Write the next part of the Ploston workflow schema reference below, starting right after its last line.

_GIVEN PASSAGE_.
·····
Skip to content

Workflow Schema Reference

Complete YAML schema reference for Ploston workflows.


Canonical Example

This example shows every field. Copy it as a starting point for your workflows.

# ─────────────────────────────────────────────────────────────────
# METADATA (required)
# ─────────────────────────────────────────────────────────────────
name: data-pipeline                    # Required: Workflow identifier
version: "1.0.0"                       # Required: Semantic version
description: "Fetch, transform, and validate data"  # Optional

# ─────────────────────────────────────────────────────────────────
# PACKAGES (optional)
# ─────────────────────────────────────────────────────────────────
packages:
  profile: standard                    # minimal | standard | data_science
  additional:                          # Extra packages to allow
    - requests

# ─────────────────────────────────────────────────────────────────
# DEFAULTS (optional)
# ─────────────────────────────────────────────────────────────────
defaults:
  timeout: 30                          # Default step timeout (seconds)
  on_error: fail                       # fail | continue | retry
  retry:                               # Retry config (when on_error: retry)
·····
_INFORMATION GIVEN_.
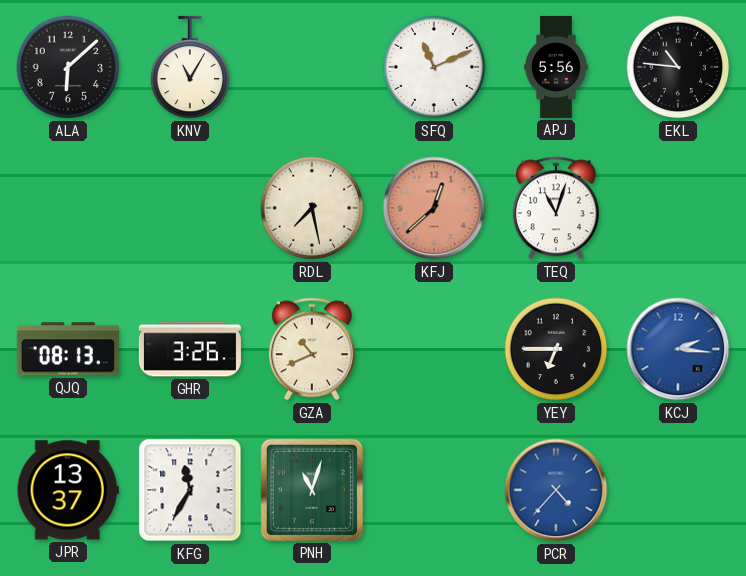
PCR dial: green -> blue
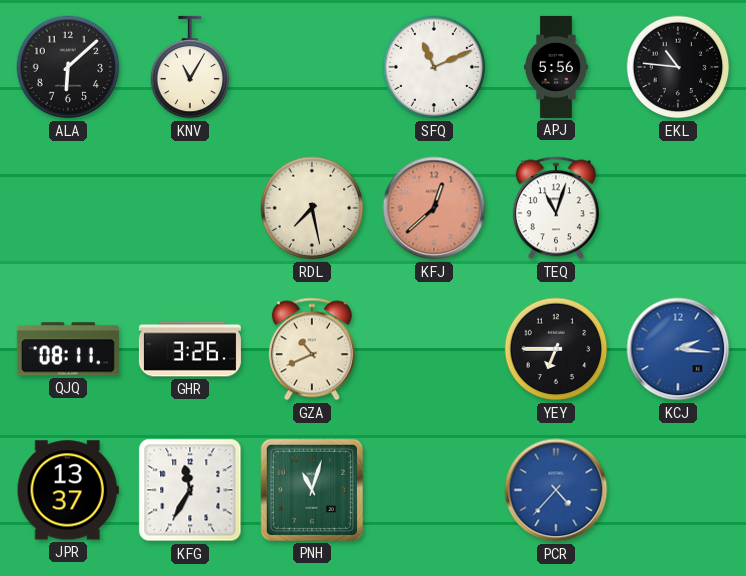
QJQ: 08:13 -> 08:11
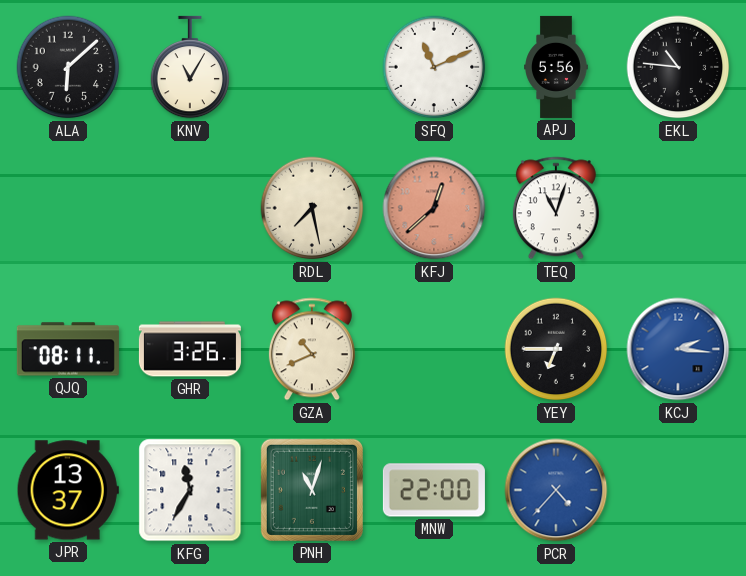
MNW: none -> 22:00
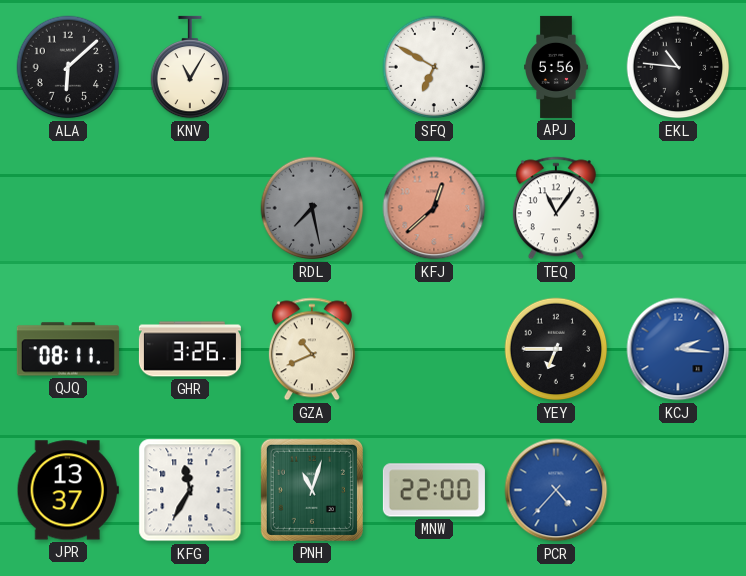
SFQ: 11:11 -> 6:50
RDL dial: cream -> grey
TEQ: 11:03 -> 11:06
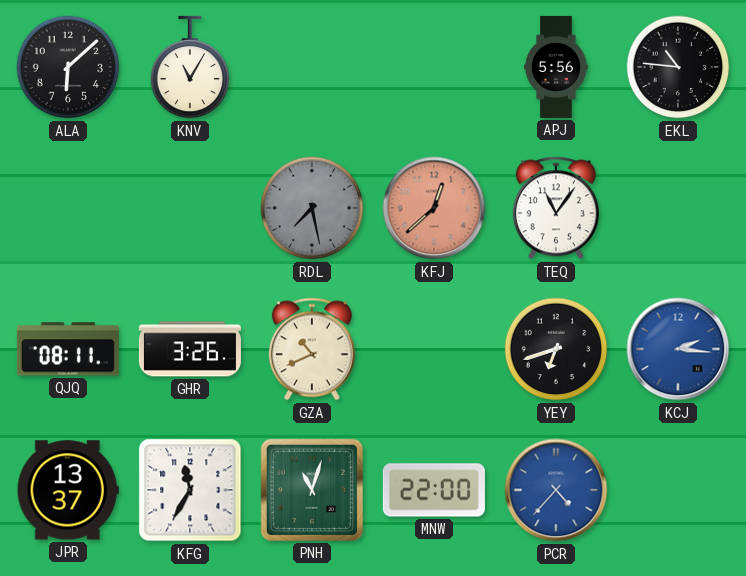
SFQ: 6:50 -> none
YEY: 6:45 -> 6:42
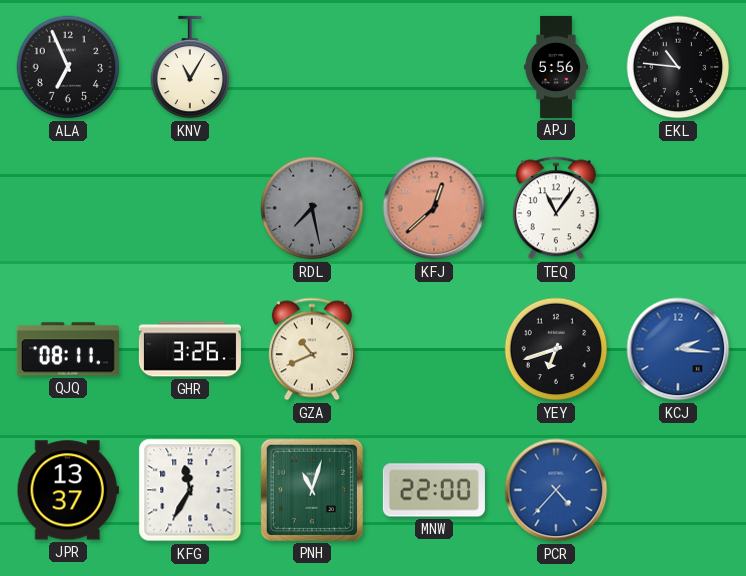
ALA: 6:08 -> 6:56
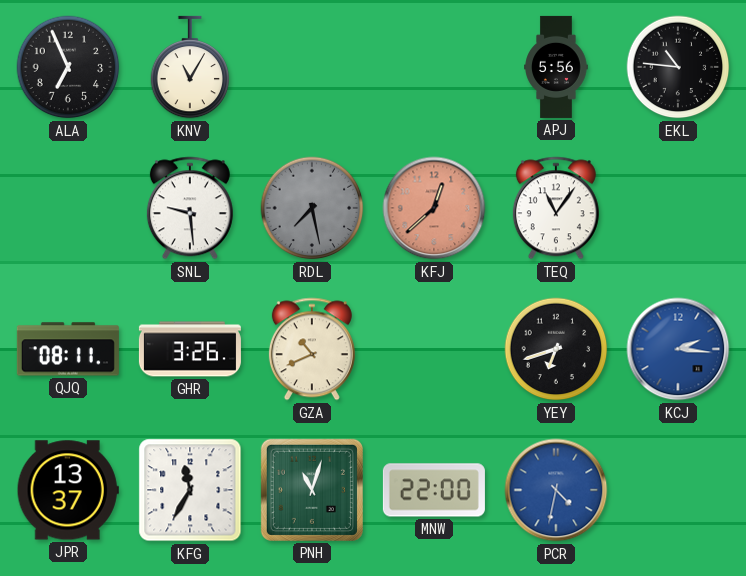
SNL: none -> 9:29
PCR: 4:37 -> 4:32
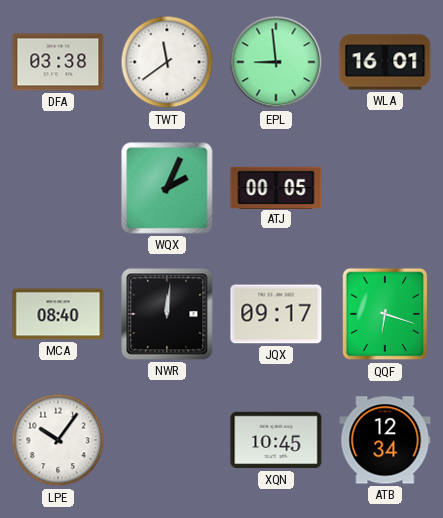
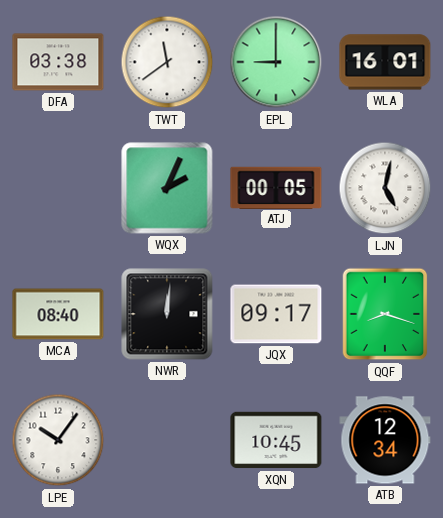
EPL: 8:59 -> 9:00
LJN: none -> 5:02
QQF: 6:18 -> 8:18
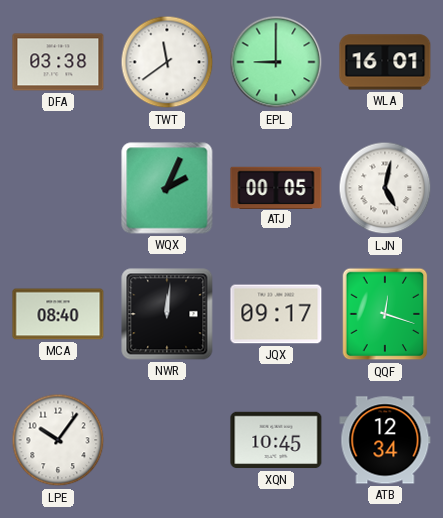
QQF: 8:18 -> 12:18
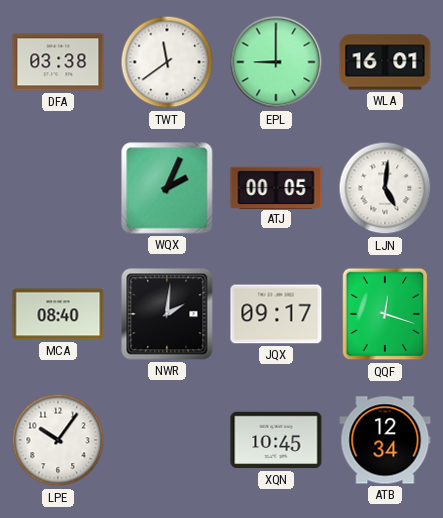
LJN: 5:02 -> 5:01
NWR: 12:01 -> 2:01
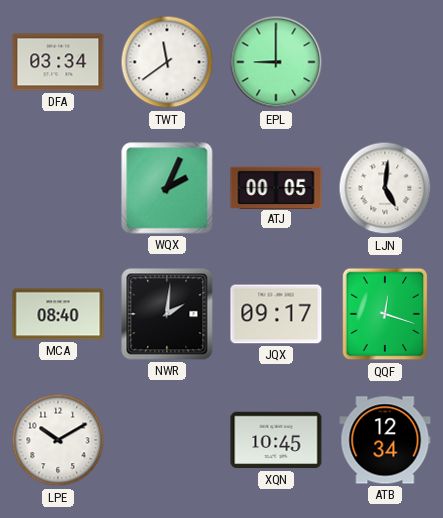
DFA: 03:38 -> 03:34
WLA: 16:01 -> none
LPE: 10:06 -> 10:10
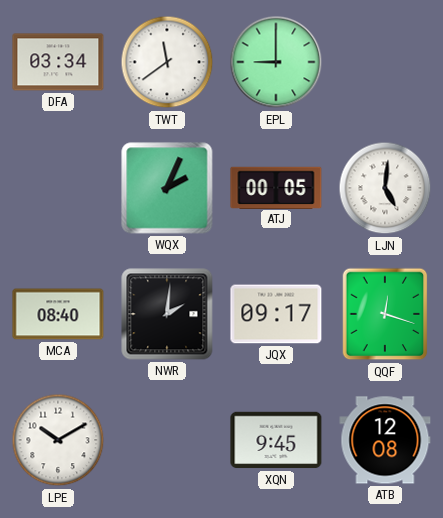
XQN: 10:45 -> 9:45
ATB: 12:34 -> 12:08
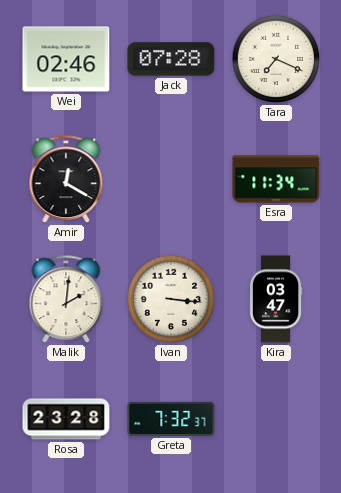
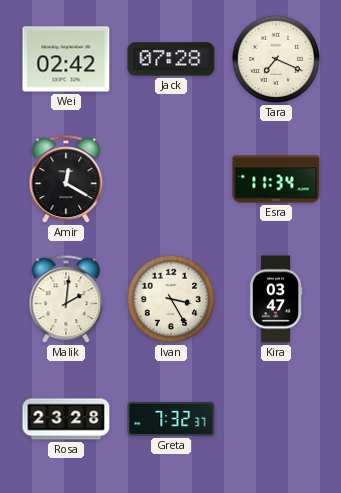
Wei: 02:46 -> 02:42
Ivan: 3:16 -> 3:25
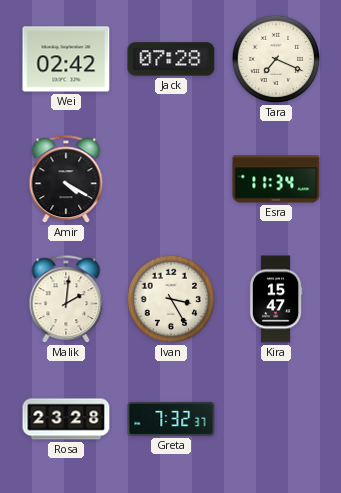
Amir: 12:20 -> 4:20
Kira: 03:47 -> 15:47
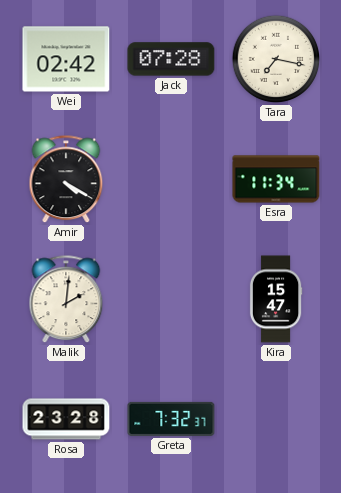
Tara: 7:19 -> 7:17
Ivan: 3:25 -> none
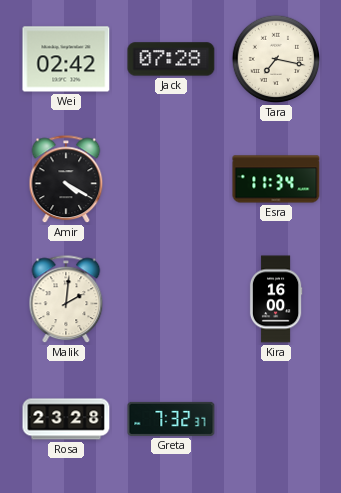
Kira: 15:47 -> 16:00
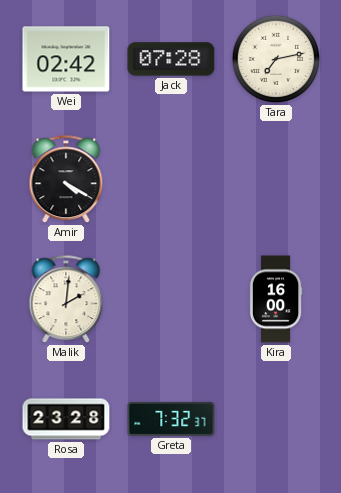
Tara: 7:17 -> 7:13
Esra: 11:34 -> none
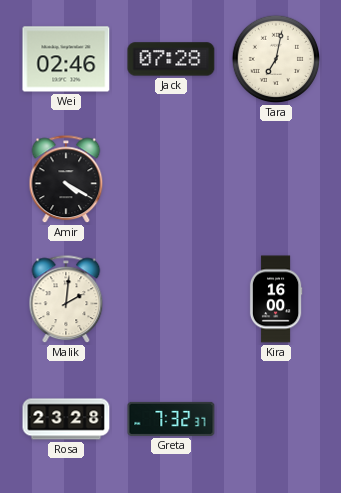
Wei: 02:42 -> 02:46
Tara: 7:13 -> 7:02
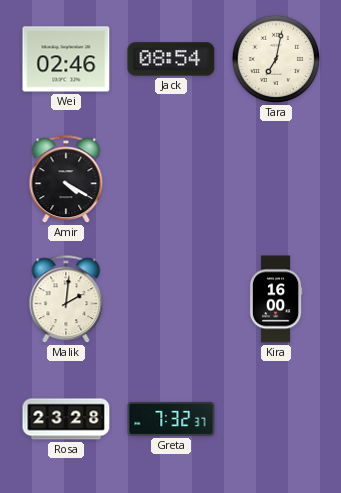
Jack: 07:28 -> 08:54
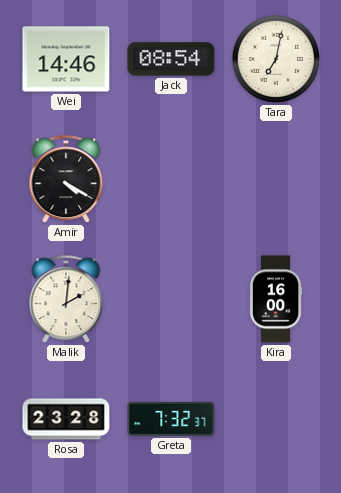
Wei: 02:46 -> 14:46
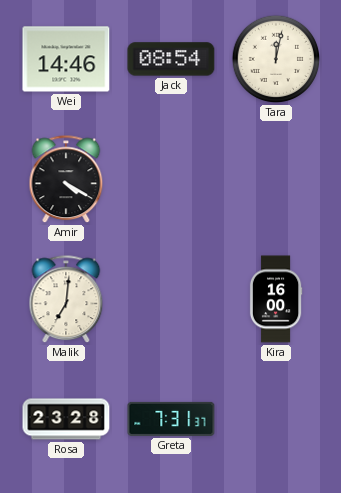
Tara: 7:02 -> 12:02
Malik: 2:01 -> 7:01
Greta: 7:32 -> 7:31
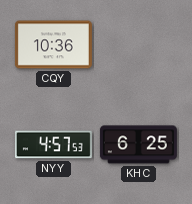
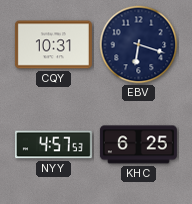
CQY: 10:36 -> 10:31
EBV: none -> 6:18
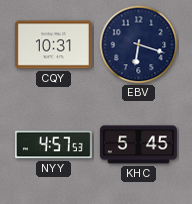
KHC: 6:25 -> 5:45
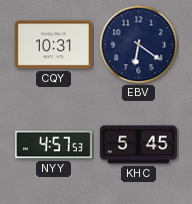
EBV: 6:18 -> 6:21
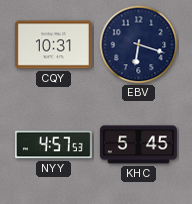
EBV: 6:21 -> 6:18
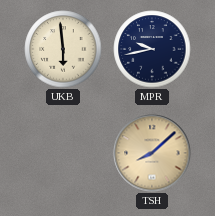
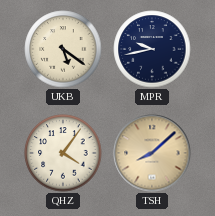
UKB: 5:59 -> 5:21
QHZ: none -> 4:06
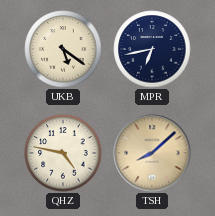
MPR: 9:43 -> 6:43
QHZ: 4:06 -> 4:47
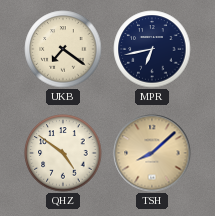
·····
_REPLY TO THE TASK_.
    max_attempts: 3
    initial_delay: 1.0
    max_delay: 30.0
    backoff_multiplier: 2.0

# ─────────────────────────────────────────────────────────────────
# INPUTS (optional, but usually needed)
# Format: Array of input definitions
# ─────────────────────────────────────────────────────────────────
inputs:
  # Simple syntax: just the name (required, type: string)
  - url

  # With default value (makes it optional)
  - format: "json"

  # Full definition with all options
  - count:
      type: integer                    # string | integer | number | boolean | array | object
      required: false                  # Default: true
      default: 10                      # Default value
      description: "Number of items"   # For documentation
      minimum: 1                       # Validation: minimum value
      maximum: 100                     # Validation: maximum value

  # Enum constraint
  - output_format:
      type: string
      enum: ["json", "csv", "xml"]     # Allowed values
      default: "json"

  # Pattern constraint
  - email:
      type: string
      pattern: "^[a-zA-Z0-9_.+-]+@[a-zA-Z0-9-]+\\.[a-zA-Z0-9-.]+$"

# ─────────────────────────────────────────────────────────────────
# STEPS (required, at least one)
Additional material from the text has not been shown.